Return the entire listing below verbatim, leaving out the pictures.

[[ DATA TO PROCESS open ]]

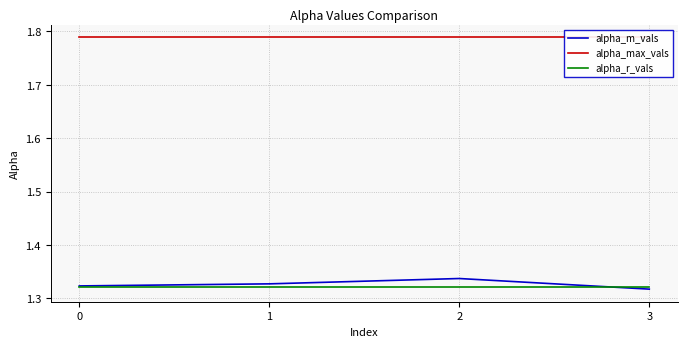

Is this an area chart (filled region under the line)?

No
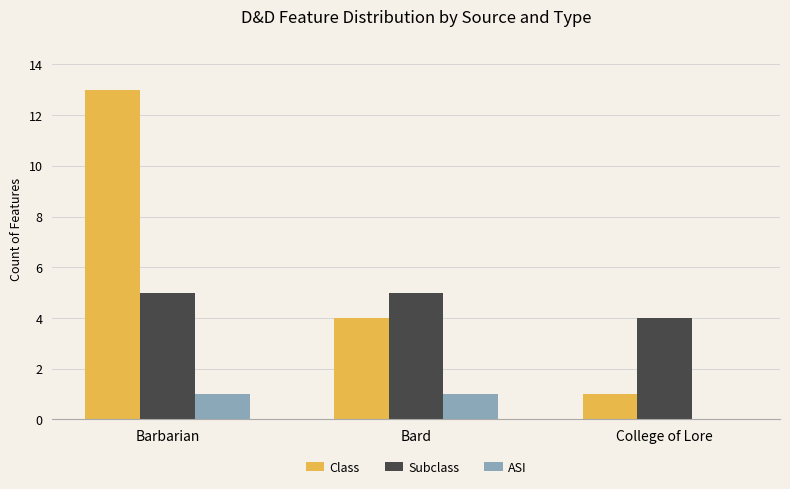

Which series changed the most between Barbarian and College of Lore?

Class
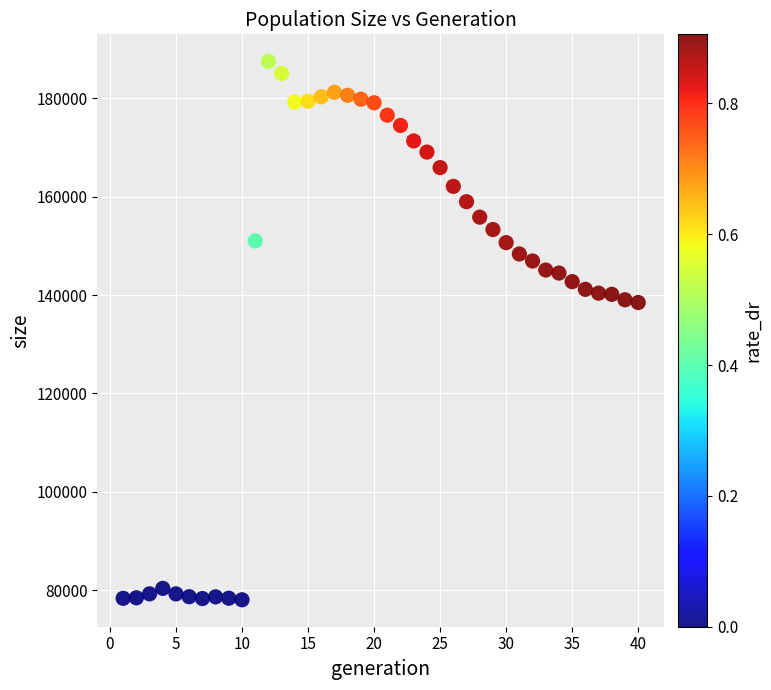

What is the range of X values (max minus min)?

39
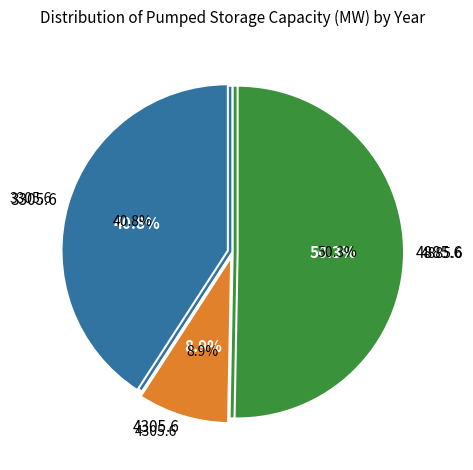

The 2023 slice represents 10% of the pie. True or false?

True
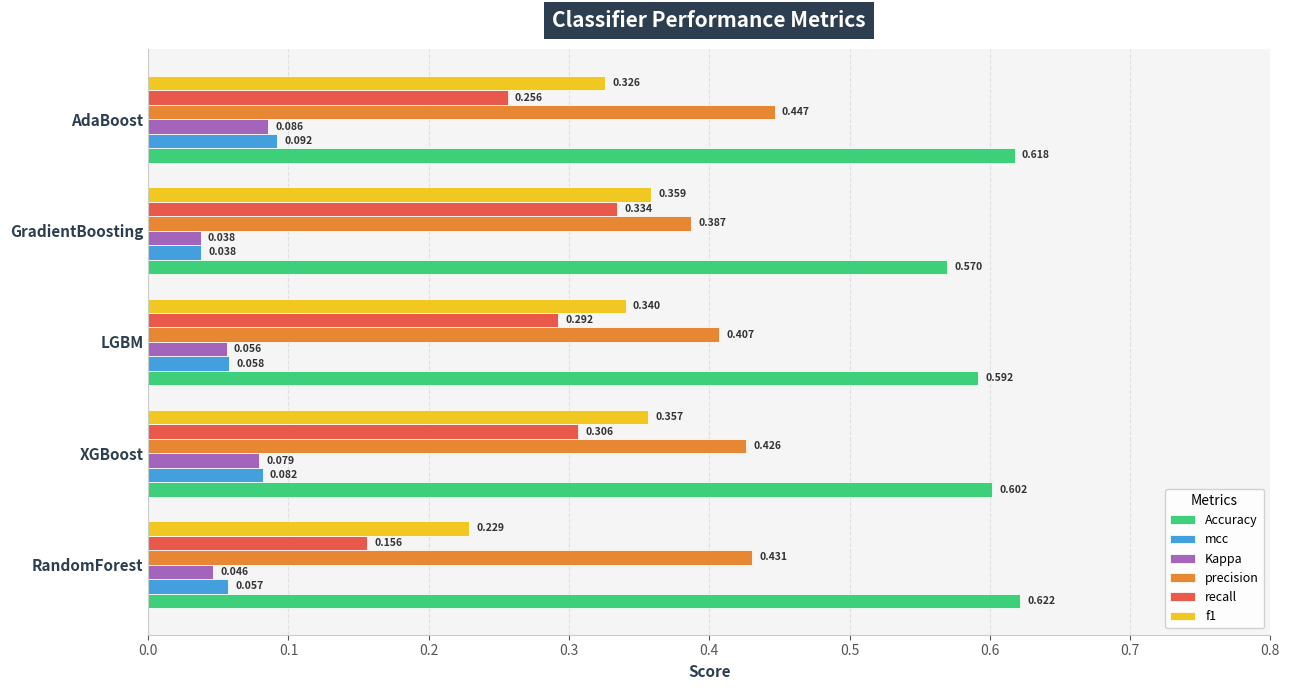

Rank the categories by Kappa value from highest to lowest.

AdaBoost, XGBoost, LGBM, RandomForest, GradientBoosting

[[ DATA TO PROCESS closed ]]

**SOLUTION:**
Is this an area chart (filled region under the line)?

No

Which series changed the most between Barbarian and College of Lore?

Class

What is the range of X values (max minus min)?

39

The 2023 slice represents 10% of the pie. True or false?

True

Rank the categories by Kappa value from highest to lowest.

AdaBoost, XGBoost, LGBM, RandomForest, GradientBoosting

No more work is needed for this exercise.